Un modèle de pêche à bout de souffle
L’épuisement des stocks marins n’est plus une crainte abstraite, c’est une réalité. Selon la FAO, environ 35 % des stocks mondiaux sont surexploités. Des espèces emblématiques, comme le thon rouge ou la morue de l’Atlantique, ont vu leurs populations s’effondrer en seulement quelques décennies. Dans le même temps, la demande en produits de la mer explose, portée par une population mondiale en croissance et des habitudes alimentaires qui évoluent.
L’aquaculture est souvent citée comme la solution miracle pour répondre à cette demande sans continuer à piller les océans. Mais les fermes aquacoles intensives, notamment celles qui élèvent saumons et crevettes, sont elles-mêmes sources de pollutions et de déséquilibres écologiques : prolifération de maladies, pollution des fonds marins, introduction d’espèces invasives… Qu’est-ce qu’une aquaculture durable ?
Face à ces défis, des modèles alternatifs émergent. L’aquaculture durable repose sur trois principes fondamentaux :Réduire l’impact environnemental : Fini l’alimentation basée sur des farines de poissons pêchés en mer. Les filières durables misent sur des solutions innovantes comme les protéines d’insectes, les algues ou encore les végétaux.Réinventer les élevages : L’aquaponie, qui associe élevage de poissons et culture de plantes, limite les rejets polluants. Les fermes offshore, installées en haute mer, réduisent la pression sur les côtes et évitent l’accumulation de déchets.Optimiser les ressources : L’élevage multi-trophique intégré (EMTI) imite les écosystèmes naturels en associant poissons, coquillages et algues. Résultat : moins de déchets et une meilleure résilience des milieux marins.Des exemples concrets de réussite
Certains projets prouvent qu’un modèle plus respectueux des océans est possible.

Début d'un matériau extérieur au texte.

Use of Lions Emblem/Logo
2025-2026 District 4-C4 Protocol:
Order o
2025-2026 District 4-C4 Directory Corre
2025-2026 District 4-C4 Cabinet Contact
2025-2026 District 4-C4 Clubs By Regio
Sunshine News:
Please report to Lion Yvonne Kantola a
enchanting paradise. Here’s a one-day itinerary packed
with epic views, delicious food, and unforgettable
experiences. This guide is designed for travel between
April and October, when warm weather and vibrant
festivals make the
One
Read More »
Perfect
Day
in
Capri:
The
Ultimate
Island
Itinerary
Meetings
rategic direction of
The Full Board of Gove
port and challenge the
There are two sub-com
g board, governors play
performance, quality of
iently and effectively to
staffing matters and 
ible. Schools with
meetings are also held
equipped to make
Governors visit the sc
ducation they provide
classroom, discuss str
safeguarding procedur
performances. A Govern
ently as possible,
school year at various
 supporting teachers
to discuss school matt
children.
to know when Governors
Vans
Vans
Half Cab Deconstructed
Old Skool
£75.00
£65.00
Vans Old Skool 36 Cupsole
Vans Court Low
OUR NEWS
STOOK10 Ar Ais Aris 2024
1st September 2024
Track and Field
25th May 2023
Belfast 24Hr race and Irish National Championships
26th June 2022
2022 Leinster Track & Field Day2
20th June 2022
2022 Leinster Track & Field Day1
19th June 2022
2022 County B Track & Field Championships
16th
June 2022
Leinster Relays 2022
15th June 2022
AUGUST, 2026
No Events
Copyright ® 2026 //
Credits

En Norvège, où l’élevage du saumon est un pilier économique, des fermes en circuit fermé voient le jour. Ces systèmes limitent les rejets et réduisent le risque de contamination des populations sauvages.
En France, la ferme aquacole du Croisic développe un élevage multi-trophique associant bars, huîtres et algues, pour une production quasiment zéro déchet.

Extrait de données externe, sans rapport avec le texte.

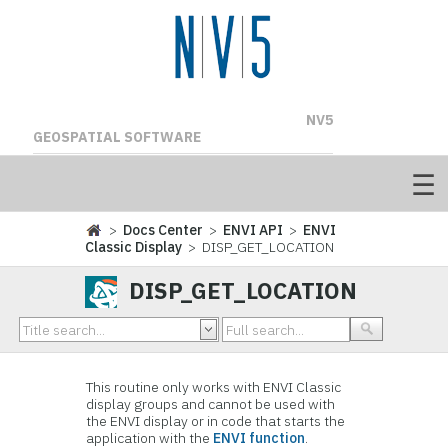
NV5
GEOSPATIAL SOFTWARE
>
Docs Center
>
ENVI API
>
ENVI
Classic Display
> DISP_GET_LOCATION
DISP_GET_LOCATION
This routine only works with ENVI Classic
display groups and cannot be used with
the ENVI display or in code that starts the
application with the
ENVI function
.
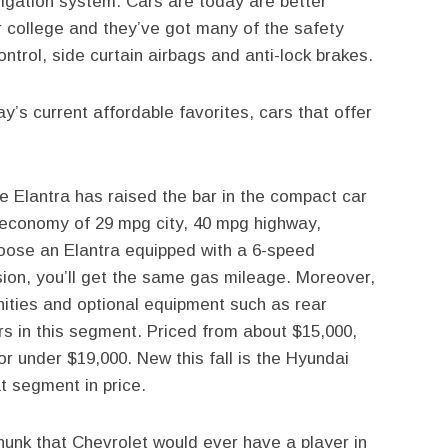
igation system. Cars are today are better
r college and they’ve got many of the safety
ntrol, side curtain airbags and anti-lock brakes.
ay’s current affordable favorites, cars that offer
e Elantra has raised the bar in the compact car
 economy of 29 mpg city, 40 mpg highway,
hoose an Elantra equipped with a 6-speed
ion, you’ll get the same gas mileage. Moreover,
nities and optional equipment such as rear
rs in this segment. Priced from about $15,000,
or under $19,000. New this fall is the Hyundai
t segment in price.
nk that Chevrolet would ever have a player in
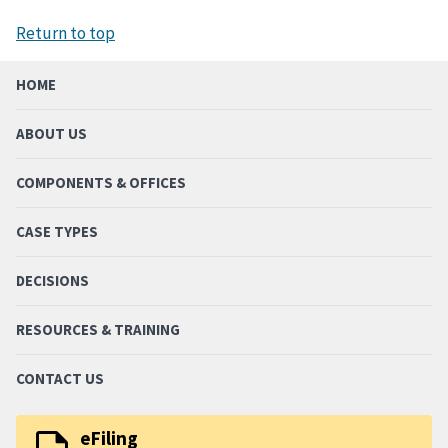
Return to top
HOME
ABOUT US
COMPONENTS & OFFICES
CASE TYPES
DECISIONS
RESOURCES & TRAINING
CONTACT US
eFiling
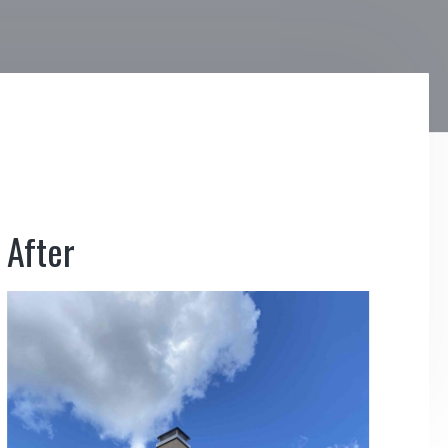
After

L’entreprise Ynsect mise sur les protéines d’insectes pour nourrir les poissons d’élevage, évitant ainsi la dépendance aux farines de poisson.

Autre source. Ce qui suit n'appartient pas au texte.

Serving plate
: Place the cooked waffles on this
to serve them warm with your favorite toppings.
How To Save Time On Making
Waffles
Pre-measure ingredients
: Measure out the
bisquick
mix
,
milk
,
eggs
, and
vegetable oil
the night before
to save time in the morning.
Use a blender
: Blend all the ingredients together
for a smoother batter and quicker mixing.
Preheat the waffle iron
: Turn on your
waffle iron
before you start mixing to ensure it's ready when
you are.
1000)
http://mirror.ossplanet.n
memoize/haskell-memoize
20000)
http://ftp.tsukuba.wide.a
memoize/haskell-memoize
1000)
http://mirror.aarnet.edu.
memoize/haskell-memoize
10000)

Les labels de qualité, comme ASC (Aquaculture Stewardship Council) ou Bio, garantissent des pratiques plus vertueuses et structurent progressivement le secteur.

Mais des obstacles persistent…Malgré les avancées, l’essor de l’aquaculture durable reste freiné par plusieurs facteurs. Produire de manière responsable engendre souvent des coûts plus élevés, ce qui se répercute sur le prix final des produits et constitue un frein pour de nombreux consommateurs. Par ailleurs, dans certains pays, le cadre réglementaire demeure flou, avec des normes environnementales encore insuffisamment définies. Enfin, même si l’intérêt du public pour les produits durables progresse, cette adhésion reste limitée par le prix et la difficulté à trouver ces produits sur le marché.

L’aquaculture durable peut préserver les océans en réduisant la pression sur les stocks sauvages et en adoptant des pratiques plus vertueuses. Toutefois, elle doit s’accompagner d’autres efforts comme la lutte contre la surpêche, la protection des habitats marins et la réduction des pollutions pour être réellement efficace.